--- PROVIDED DATA Enclosed Below ---
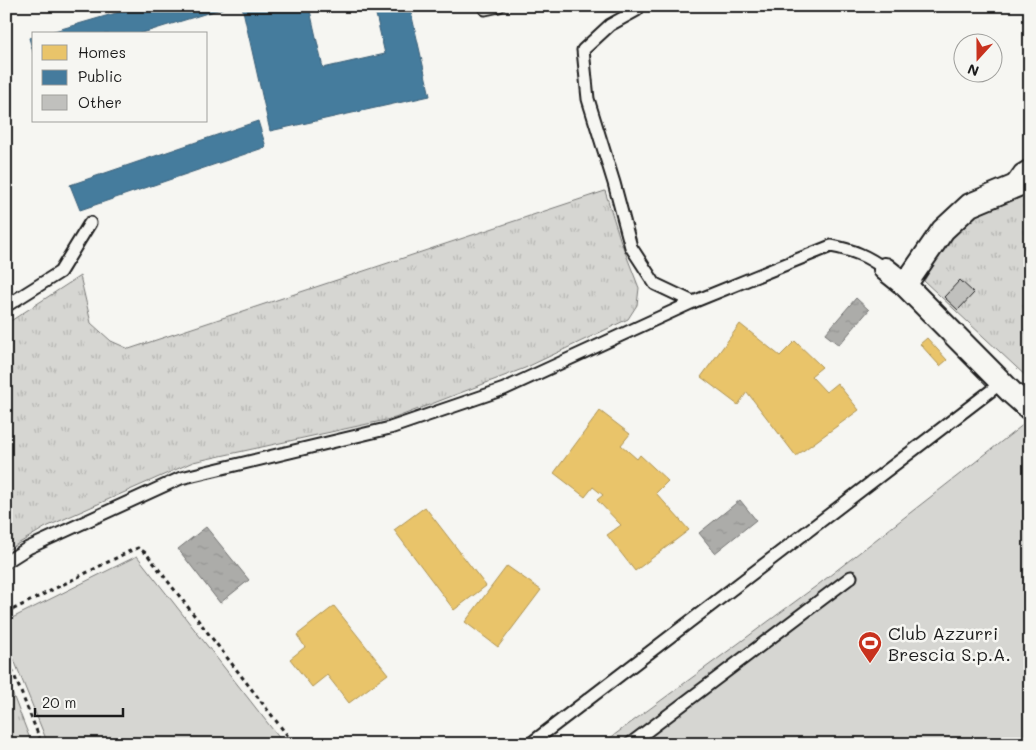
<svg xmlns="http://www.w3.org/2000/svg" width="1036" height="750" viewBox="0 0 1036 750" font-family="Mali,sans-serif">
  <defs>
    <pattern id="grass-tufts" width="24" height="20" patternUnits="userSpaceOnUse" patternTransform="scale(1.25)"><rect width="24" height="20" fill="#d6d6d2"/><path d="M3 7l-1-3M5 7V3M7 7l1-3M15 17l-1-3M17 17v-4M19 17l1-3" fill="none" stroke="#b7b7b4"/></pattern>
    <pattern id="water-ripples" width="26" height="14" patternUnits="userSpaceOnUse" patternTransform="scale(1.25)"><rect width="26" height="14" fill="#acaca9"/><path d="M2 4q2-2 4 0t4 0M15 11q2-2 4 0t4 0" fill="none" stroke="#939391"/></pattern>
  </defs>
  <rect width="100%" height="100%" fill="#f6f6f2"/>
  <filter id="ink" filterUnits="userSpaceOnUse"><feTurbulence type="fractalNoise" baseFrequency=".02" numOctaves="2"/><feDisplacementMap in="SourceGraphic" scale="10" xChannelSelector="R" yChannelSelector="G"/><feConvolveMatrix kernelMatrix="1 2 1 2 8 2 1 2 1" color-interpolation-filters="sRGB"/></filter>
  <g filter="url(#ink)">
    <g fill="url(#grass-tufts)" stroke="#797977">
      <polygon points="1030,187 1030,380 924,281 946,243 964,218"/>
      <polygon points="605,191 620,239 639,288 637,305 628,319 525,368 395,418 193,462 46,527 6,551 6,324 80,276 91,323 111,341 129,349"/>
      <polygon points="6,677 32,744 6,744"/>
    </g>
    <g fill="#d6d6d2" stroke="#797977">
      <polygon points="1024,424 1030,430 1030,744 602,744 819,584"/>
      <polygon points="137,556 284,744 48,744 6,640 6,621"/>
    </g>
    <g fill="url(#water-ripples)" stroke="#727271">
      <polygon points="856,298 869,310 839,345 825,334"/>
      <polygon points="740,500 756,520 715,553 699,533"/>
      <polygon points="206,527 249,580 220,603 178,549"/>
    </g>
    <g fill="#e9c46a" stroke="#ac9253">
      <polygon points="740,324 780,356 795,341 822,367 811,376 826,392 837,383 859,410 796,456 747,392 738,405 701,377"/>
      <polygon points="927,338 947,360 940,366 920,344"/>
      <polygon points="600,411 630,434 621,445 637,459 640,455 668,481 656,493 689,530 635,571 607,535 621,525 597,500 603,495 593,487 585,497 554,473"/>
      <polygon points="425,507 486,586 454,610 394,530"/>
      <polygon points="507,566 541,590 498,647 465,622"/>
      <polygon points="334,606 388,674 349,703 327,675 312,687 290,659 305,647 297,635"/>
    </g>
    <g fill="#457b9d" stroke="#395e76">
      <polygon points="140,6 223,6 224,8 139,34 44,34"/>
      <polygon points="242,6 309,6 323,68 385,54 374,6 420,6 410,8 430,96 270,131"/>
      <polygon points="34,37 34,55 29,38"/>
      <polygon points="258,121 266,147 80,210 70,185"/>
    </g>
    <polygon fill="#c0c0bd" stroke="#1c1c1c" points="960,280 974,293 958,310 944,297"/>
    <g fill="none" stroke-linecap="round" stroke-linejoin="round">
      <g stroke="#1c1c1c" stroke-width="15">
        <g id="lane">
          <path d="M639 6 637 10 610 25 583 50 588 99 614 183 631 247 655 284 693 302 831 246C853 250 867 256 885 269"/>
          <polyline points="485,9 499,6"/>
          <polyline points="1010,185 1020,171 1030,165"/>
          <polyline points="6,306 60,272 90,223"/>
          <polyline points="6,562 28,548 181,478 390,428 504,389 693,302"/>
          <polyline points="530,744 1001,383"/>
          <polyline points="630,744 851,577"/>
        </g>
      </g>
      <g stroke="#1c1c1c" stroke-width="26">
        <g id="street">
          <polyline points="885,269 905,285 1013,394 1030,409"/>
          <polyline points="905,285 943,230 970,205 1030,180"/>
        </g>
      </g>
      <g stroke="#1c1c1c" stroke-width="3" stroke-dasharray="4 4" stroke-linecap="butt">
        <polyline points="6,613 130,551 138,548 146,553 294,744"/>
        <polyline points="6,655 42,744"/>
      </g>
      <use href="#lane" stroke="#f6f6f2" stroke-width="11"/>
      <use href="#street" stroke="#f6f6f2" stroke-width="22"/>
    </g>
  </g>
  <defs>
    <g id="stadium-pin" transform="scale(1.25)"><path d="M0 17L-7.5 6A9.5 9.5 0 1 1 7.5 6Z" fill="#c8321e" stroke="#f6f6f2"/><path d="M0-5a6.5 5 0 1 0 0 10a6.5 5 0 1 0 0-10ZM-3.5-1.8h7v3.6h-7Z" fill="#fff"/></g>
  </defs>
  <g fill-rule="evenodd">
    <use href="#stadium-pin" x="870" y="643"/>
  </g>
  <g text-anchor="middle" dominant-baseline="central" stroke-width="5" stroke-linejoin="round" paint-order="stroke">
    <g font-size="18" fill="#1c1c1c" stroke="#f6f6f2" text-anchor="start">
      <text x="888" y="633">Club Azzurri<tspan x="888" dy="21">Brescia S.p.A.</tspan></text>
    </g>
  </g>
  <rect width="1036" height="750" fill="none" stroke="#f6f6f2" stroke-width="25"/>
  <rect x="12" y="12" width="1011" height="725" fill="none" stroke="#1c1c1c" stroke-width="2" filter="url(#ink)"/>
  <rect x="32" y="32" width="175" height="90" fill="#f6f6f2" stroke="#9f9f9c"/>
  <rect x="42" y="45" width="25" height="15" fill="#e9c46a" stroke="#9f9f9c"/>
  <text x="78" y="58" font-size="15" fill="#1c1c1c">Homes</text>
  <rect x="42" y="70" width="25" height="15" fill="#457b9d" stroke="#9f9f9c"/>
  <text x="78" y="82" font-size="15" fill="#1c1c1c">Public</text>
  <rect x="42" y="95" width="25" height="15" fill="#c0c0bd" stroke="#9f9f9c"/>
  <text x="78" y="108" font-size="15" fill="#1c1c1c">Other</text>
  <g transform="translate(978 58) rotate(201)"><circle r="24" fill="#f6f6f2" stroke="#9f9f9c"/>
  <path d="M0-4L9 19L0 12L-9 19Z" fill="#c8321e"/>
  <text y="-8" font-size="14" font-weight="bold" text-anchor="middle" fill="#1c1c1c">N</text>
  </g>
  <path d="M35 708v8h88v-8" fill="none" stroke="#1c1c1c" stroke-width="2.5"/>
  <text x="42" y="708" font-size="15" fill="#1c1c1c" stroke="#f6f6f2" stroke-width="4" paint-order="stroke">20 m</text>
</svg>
--- End of Enclosed PROVIDED DATA ---
TO DO:
Copy whichever lines of the records above contain the word "round".

ANSWER TO THE PROBLEM:
    <g fill="none" stroke-linecap="round" stroke-linejoin="round">
  <g text-anchor="middle" dominant-baseline="central" stroke-width="5" stroke-linejoin="round" paint-order="stroke">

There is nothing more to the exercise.